The admin can also log into the UI of the NSX-T Manager from the BACKUP-01_restored server as well and can see that this is a brand-new deployment with no configurations.
The admin can also see that the Restore configuration is no longer configured as well. The next step is to get the configuration for restoring the NSX-T Manager put back into the new NSX-T Manager. This NSX-T Manager is already the same IP and Name as the production version, which is a requirement for restoration.
With connectivity to the NSX-T Manager, and confirmation that there’s no configurations, the admin can proceed with running the PowerCLI script to add the Restore Configuration into the NSX-T Manager from script 03_NSXT_RESTORE_CONFIG.ps1.
A quick run of the script and a refresh of the NSX-T Manager UI, and the admin can see that the SFTP server configuration is back and all of the backups that have been taken are showing up as well.
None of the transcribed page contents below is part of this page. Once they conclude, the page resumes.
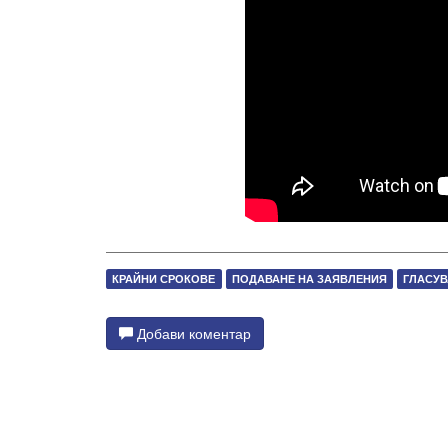
КРАЙНИ СРОКОВЕ
ПОДАВАНЕ НА ЗАЯВЛЕНИЯ
ГЛАСУВ
Добави коментар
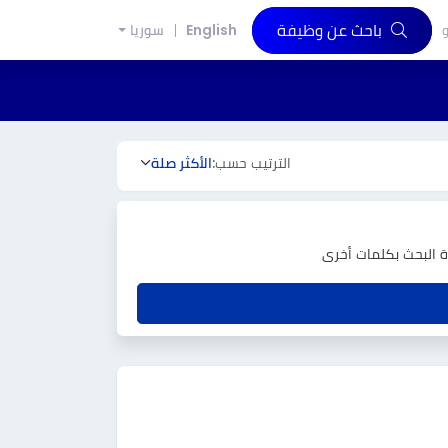
باحث عن وظيفة
و
English
سوريا
الترتيب حسب:
الأكثر صلة
دة البحث بكلمات أخرى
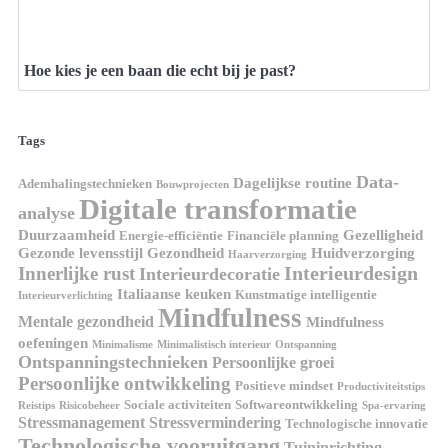
Hoe kies je een baan die echt bij je past?
Tags
Data-
Dagelijkse routine
Ademhalingstechnieken
Bouwprojecten
Digitale transformatie
analyse
Duurzaamheid
Gezelligheid
Energie-efficiëntie
Financiële planning
Gezonde levensstijl
Gezondheid
Huidverzorging
Haarverzorging
Interieurdesign
Innerlijke rust
Interieurdecoratie
Italiaanse keuken
Kunstmatige intelligentie
Interieurverlichting
Mindfulness
Mentale gezondheid
Mindfulness
oefeningen
Minimalisme
Minimalistisch interieur
Ontspanning
Ontspanningstechnieken
Persoonlijke groei
Persoonlijke ontwikkeling
Positieve mindset
Productiviteitstips
Sociale activiteiten
Softwareontwikkeling
Reistips
Risicobeheer
Spa-ervaring
Stressmanagement
Stressvermindering
Technologische innovatie
Technologische vooruitgang
Tuininrichting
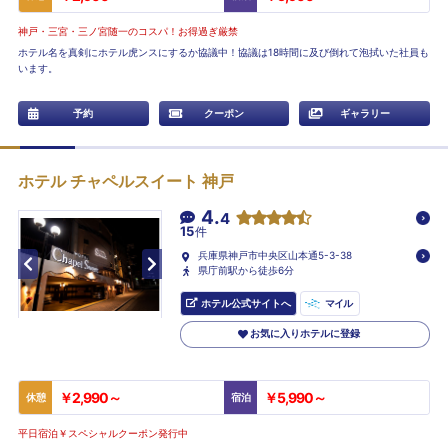
神戸・三宮・三ノ宮随一のコスパ！お得過ぎ厳禁
ホテル名を真剣にホテル虎ンスにするか協議中！協議は18時間に及び倒れて泡拭いた社員も
います。
予約
クーポン
ギャラリー
ホテル チャペルスイート 神戸
4.
4
15
件
兵庫県神戸市中央区山本通5-3-38
県庁前駅から徒歩6分
ホテル公式サイトへ
マイル
お気に入りホテルに登録
￥2,990～
￥5,990～
休憩
宿泊
平日宿泊￥スペシャルクーポン発行中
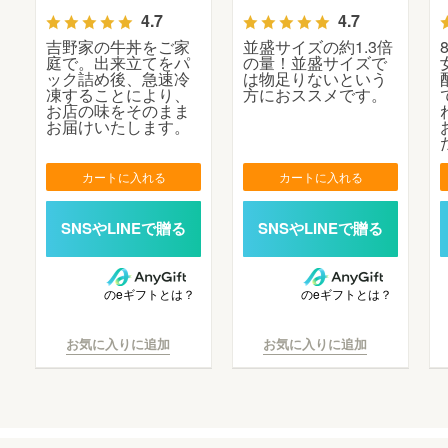
4.7
4.7
吉野家の牛丼をご家
並盛サイズの約1.3倍
庭で。出来立てをパ
の量！並盛サイズで
ック詰め後、急速冷
は物足りないという
凍することにより、
方におススメです。
お店の味をそのまま
お届けいたします。
カートに入れる
カートに入れる
のeギフトとは？
のeギフトとは？
お気に入りに追加
お気に入りに追加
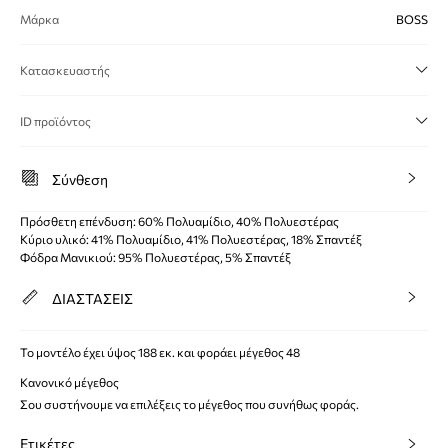
Μάρκα
BOSS
Κατασκευαστής
ID προϊόντος
Σύνθεση
Πρόσθετη επένδυση: 60% Πολυαμίδιο, 40% Πολυεστέρας
Κύριο υλικό: 41% Πολυαμίδιο, 41% Πολυεστέρας, 18% Σπαντέξ
Φόδρα Μανικιού: 95% Πολυεστέρας, 5% Σπαντέξ
ΔΙΑΣΤΑΣΕΙΣ
Το μοντέλο έχει ύψος 188 εκ. και φοράει μέγεθος 48
Κανονικό μέγεθος
Σου συστήνουμε να επιλέξεις το μέγεθος που συνήθως φοράς.
Ετικέτες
After checking the backup files, the admin picks the first one in the list of Available Backups and clicks on the restore button to apply the configuration. During the restore process, since this is not a full restore and components such as Edge Nodes and Transport Node hosts are not contactable, the admin may get a few error messages that they can skip through. Once the restore is done, the admin can take a look at the restored configuration and see that the NSX-T Manager configuration matches the production instance and the restore was successfully finished and validated.
With a successful test and the requirements accomplished, the admin can now perform the final steps running the last two scripts on the BACKUP-01a production server. One of the scripts, 04_NSXT_RESTORE_CLEANUP.ps1 will shutdown and then forcibly delete all of the restored virtual machines and the NSX-T Manager. The last script, 05_NSXT_DEPLOY_CLEANUP.ps1, runs a Policy API REST command to remove the Tier-1 Gateway and Segment to bring the entire deployment back to its original, clean state.
The last 2 posts have shown the Healthcare organization the power of using NSX-T and how it can be used with even a small amount of automated techniques to accomplish several use case examples and provide a real value to the organization that requires them to test their backups.